SOURCE DATA below:
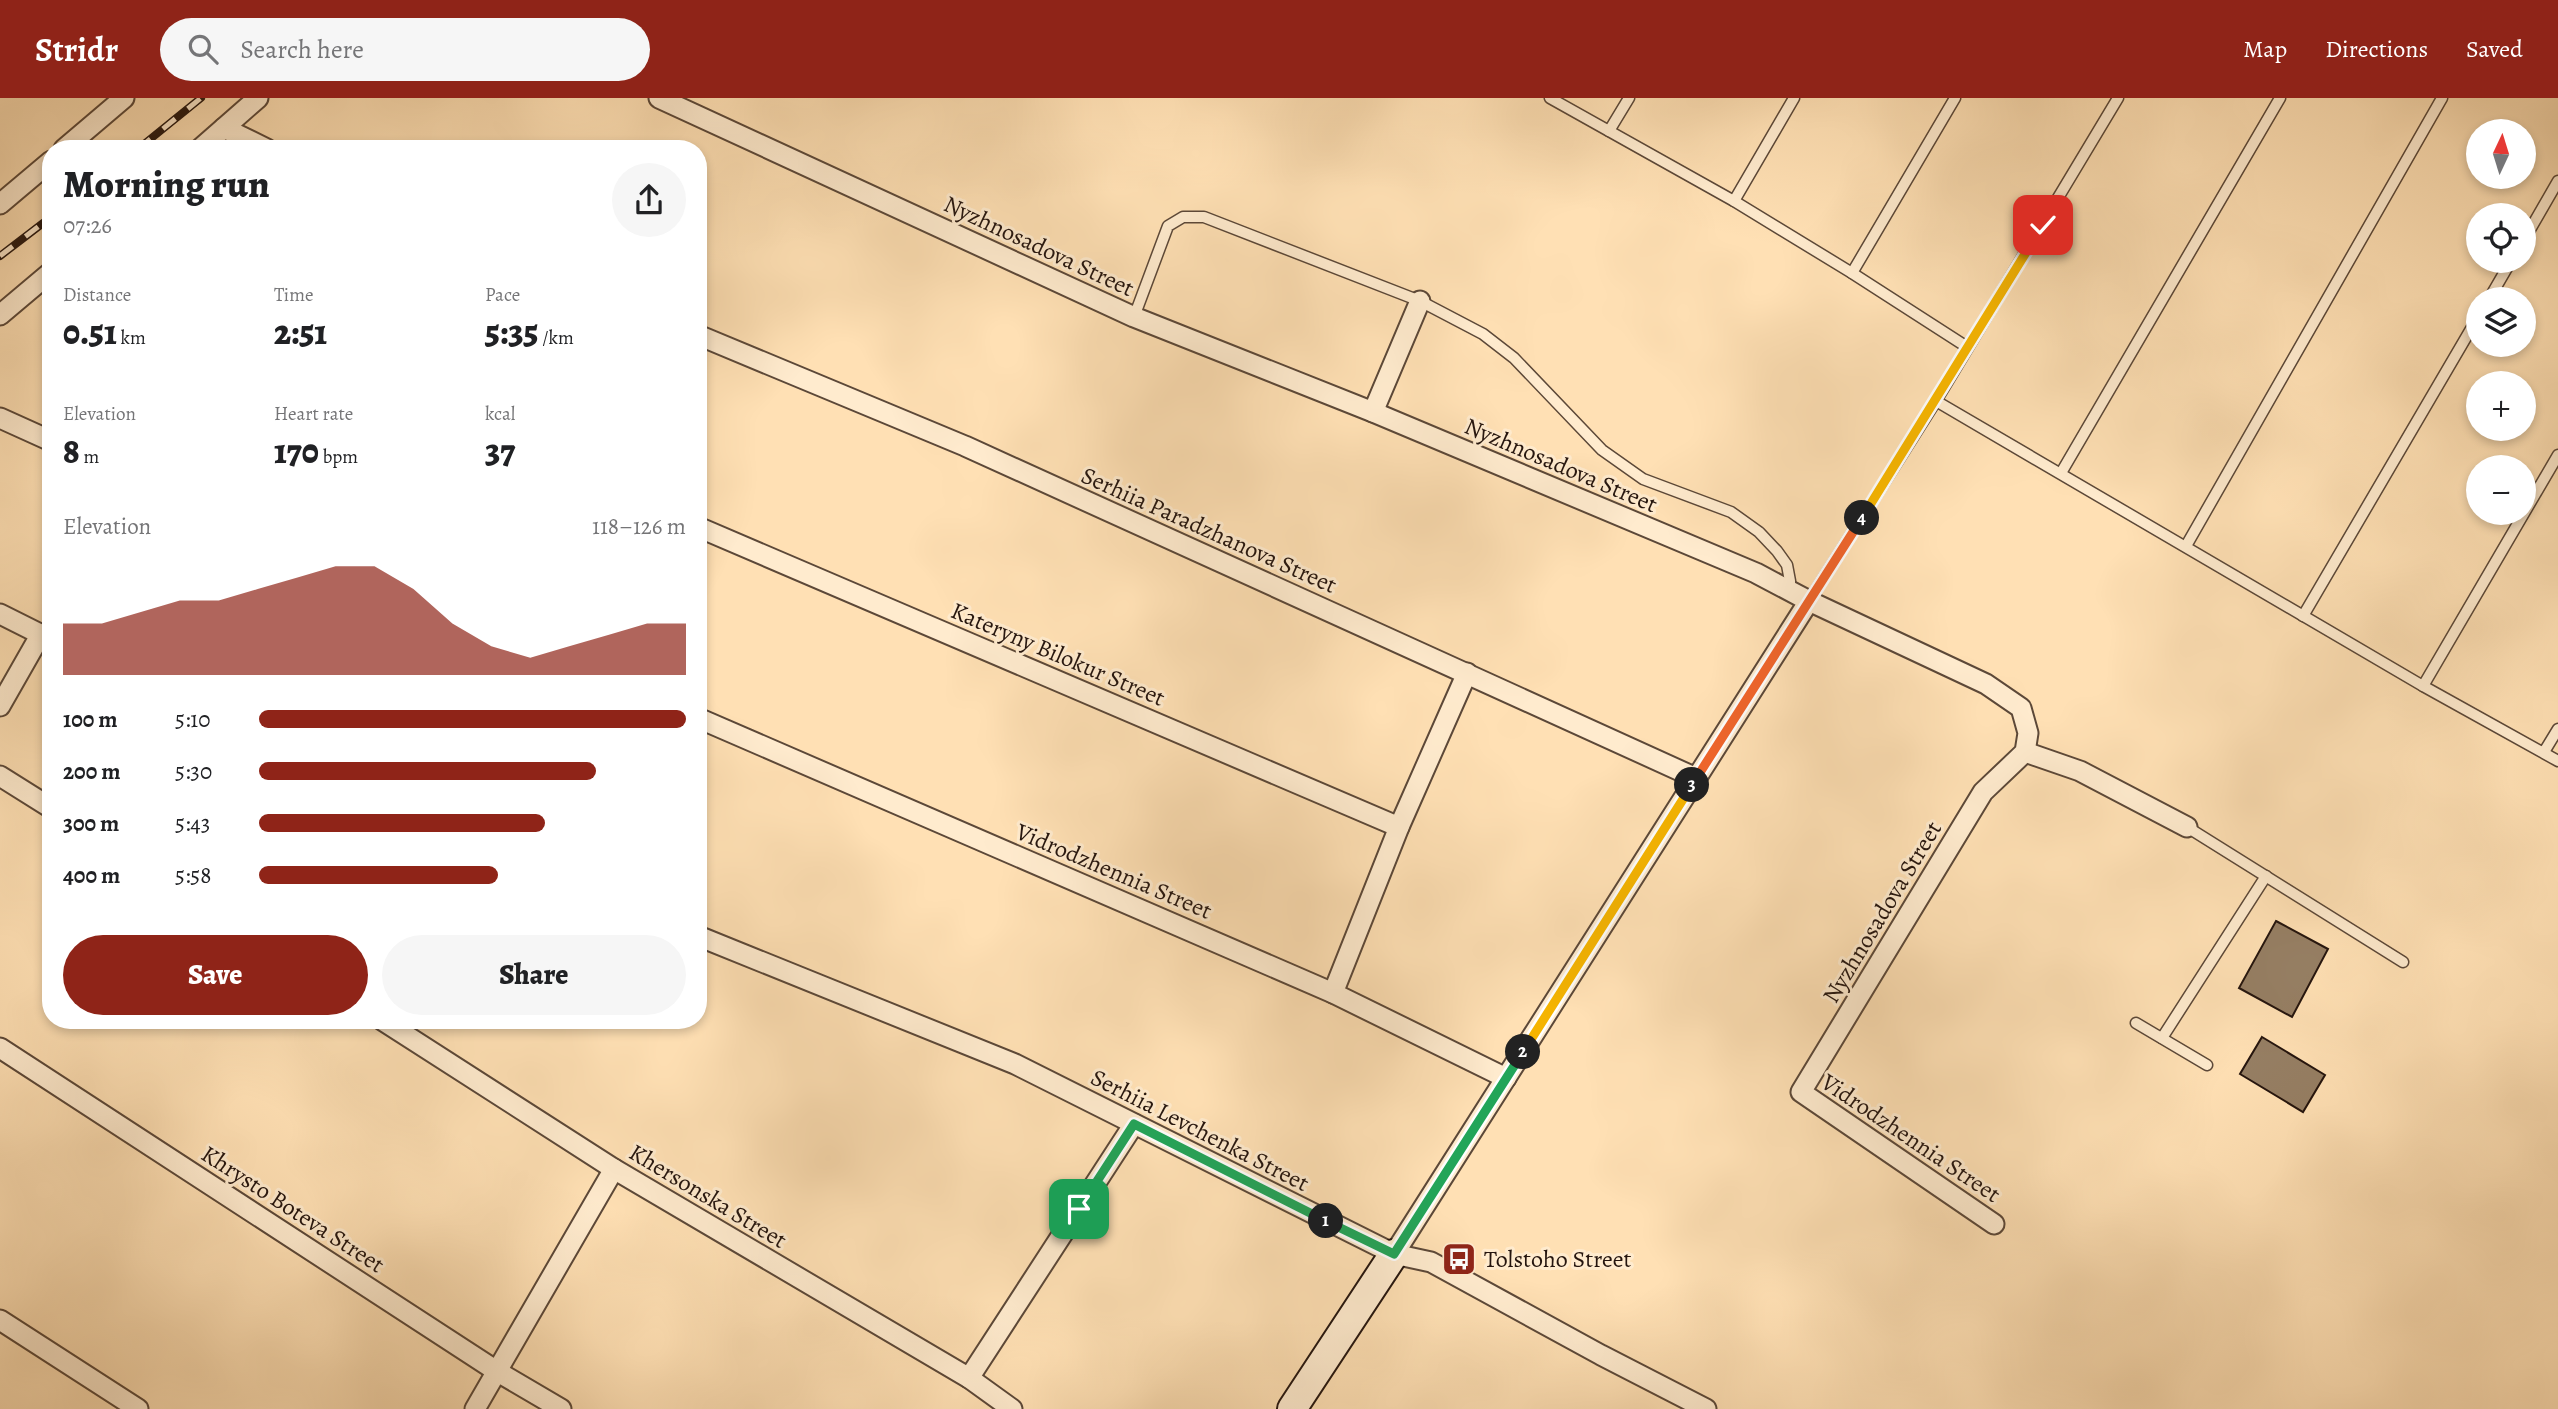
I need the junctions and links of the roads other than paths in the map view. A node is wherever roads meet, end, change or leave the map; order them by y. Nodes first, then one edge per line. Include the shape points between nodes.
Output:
End of SOURCE DATA.
SOURCE DATA below:
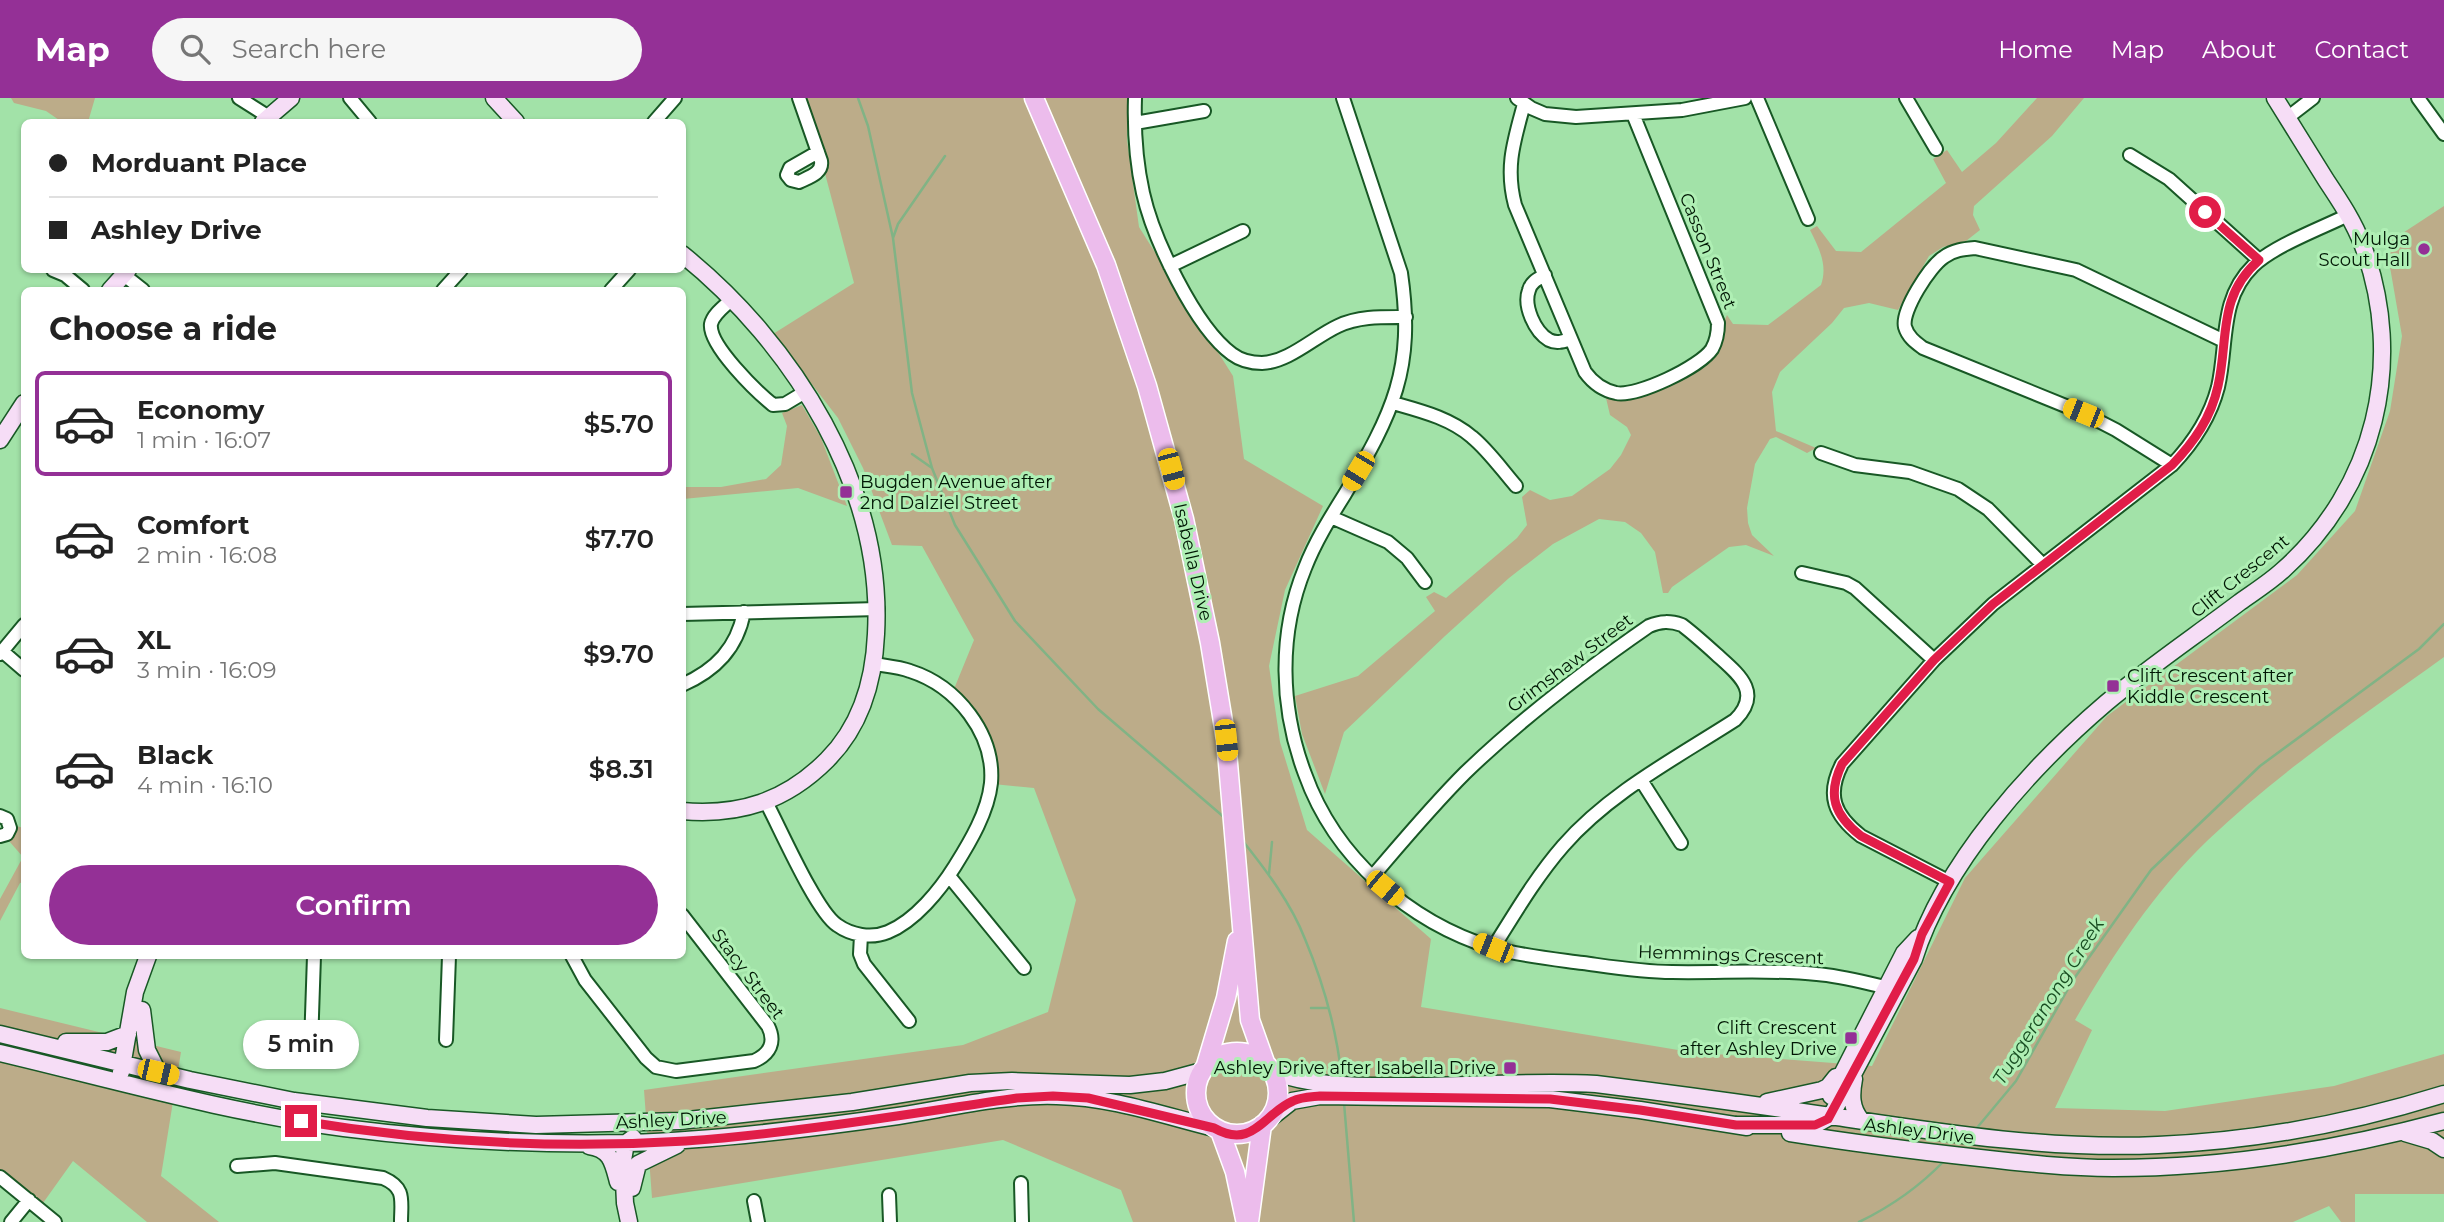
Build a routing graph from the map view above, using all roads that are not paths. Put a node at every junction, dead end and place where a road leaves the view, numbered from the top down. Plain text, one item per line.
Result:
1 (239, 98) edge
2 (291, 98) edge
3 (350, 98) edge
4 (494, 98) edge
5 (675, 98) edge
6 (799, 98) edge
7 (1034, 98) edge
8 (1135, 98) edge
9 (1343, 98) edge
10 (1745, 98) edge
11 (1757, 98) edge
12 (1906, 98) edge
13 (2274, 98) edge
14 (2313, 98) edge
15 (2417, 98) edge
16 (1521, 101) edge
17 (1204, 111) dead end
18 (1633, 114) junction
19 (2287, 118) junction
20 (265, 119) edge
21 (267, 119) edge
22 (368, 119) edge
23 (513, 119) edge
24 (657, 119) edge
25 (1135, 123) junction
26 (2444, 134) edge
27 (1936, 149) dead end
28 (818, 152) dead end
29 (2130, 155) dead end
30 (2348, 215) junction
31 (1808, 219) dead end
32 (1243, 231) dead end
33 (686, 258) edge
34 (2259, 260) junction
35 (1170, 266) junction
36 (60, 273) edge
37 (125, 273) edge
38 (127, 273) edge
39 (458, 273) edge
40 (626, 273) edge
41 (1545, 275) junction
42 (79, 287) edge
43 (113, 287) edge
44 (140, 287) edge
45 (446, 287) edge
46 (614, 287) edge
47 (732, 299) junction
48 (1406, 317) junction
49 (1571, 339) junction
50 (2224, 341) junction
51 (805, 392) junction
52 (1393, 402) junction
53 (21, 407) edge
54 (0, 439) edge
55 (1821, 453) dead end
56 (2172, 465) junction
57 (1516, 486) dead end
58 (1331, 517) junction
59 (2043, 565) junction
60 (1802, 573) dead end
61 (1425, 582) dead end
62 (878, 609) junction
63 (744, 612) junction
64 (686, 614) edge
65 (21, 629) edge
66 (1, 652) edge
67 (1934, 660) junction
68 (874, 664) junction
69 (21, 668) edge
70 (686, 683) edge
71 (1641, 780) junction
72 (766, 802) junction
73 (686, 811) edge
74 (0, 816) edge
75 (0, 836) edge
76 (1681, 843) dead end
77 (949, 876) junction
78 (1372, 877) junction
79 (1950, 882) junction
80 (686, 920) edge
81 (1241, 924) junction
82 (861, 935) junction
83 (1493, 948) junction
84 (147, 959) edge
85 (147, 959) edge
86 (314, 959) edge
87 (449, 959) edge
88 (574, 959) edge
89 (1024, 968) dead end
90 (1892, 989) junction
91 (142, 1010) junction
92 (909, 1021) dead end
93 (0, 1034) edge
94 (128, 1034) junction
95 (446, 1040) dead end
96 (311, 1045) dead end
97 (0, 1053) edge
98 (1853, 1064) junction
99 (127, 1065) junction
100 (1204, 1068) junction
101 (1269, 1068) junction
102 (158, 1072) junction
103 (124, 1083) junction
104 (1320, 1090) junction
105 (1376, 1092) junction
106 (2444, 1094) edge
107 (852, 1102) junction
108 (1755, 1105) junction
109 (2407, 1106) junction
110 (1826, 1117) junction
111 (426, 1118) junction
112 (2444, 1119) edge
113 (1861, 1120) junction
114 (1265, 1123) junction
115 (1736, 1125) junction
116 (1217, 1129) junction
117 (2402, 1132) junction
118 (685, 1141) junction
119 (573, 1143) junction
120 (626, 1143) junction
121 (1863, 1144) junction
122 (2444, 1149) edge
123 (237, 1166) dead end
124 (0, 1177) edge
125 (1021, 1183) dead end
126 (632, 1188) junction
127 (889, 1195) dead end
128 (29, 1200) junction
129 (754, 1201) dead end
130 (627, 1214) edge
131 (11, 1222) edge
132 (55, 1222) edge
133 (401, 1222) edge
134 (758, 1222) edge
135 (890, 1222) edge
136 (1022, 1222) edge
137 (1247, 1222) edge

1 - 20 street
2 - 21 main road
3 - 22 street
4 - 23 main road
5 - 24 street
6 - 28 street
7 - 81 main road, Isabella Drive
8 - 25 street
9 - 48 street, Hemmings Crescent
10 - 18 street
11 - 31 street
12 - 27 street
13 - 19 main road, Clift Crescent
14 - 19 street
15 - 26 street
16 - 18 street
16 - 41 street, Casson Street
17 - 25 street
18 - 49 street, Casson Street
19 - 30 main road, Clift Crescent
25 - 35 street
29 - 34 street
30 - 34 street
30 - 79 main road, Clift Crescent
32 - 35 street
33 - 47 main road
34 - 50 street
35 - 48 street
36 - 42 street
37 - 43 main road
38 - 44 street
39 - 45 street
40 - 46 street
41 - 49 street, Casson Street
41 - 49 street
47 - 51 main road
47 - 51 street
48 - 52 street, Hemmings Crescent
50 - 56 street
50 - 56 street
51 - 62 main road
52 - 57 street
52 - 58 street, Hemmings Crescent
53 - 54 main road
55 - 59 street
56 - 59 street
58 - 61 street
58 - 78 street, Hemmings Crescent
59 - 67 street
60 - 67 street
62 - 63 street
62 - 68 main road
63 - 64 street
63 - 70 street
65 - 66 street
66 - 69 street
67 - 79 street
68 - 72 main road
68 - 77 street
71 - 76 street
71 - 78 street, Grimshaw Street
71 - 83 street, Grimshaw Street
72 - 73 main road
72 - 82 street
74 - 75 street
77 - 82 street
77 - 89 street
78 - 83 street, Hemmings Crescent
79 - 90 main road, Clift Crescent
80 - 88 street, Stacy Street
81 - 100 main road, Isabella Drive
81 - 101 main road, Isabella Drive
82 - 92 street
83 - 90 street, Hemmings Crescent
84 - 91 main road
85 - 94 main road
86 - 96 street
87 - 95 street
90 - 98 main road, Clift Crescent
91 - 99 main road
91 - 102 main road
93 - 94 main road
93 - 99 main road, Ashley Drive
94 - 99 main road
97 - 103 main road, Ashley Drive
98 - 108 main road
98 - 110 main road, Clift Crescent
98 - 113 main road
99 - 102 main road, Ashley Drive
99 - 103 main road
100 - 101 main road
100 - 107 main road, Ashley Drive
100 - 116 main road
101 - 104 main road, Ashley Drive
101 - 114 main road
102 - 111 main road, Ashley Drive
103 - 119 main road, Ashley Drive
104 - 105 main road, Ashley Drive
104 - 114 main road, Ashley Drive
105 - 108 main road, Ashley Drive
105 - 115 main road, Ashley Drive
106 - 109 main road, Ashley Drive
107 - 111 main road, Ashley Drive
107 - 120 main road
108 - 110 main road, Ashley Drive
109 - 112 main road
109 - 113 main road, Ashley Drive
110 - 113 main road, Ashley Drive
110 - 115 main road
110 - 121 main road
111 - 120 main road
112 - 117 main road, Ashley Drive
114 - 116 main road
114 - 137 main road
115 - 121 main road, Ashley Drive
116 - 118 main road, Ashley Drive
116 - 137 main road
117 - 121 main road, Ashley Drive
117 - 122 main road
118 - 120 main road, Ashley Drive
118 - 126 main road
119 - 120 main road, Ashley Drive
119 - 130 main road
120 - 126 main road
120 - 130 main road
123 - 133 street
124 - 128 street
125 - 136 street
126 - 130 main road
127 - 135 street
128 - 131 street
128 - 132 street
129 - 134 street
End of SOURCE DATA.
▶ **PROBLEM DETAILS**: In the listing above, find every line with the word "paths" and copy it out.

▶ **TASK RESULT**:
I need the junctions and links of the roads other than paths in the map view. A node is wherever roads meet, end, change or leave the map; order them by y. Nodes first, then one edge per line. Include the shape points between nodes.
Build a routing graph from the map view above, using all roads that are not paths. Put a node at every junction, dead end and place where a road leaves the view, numbered from the top down. Plain text, one item per line.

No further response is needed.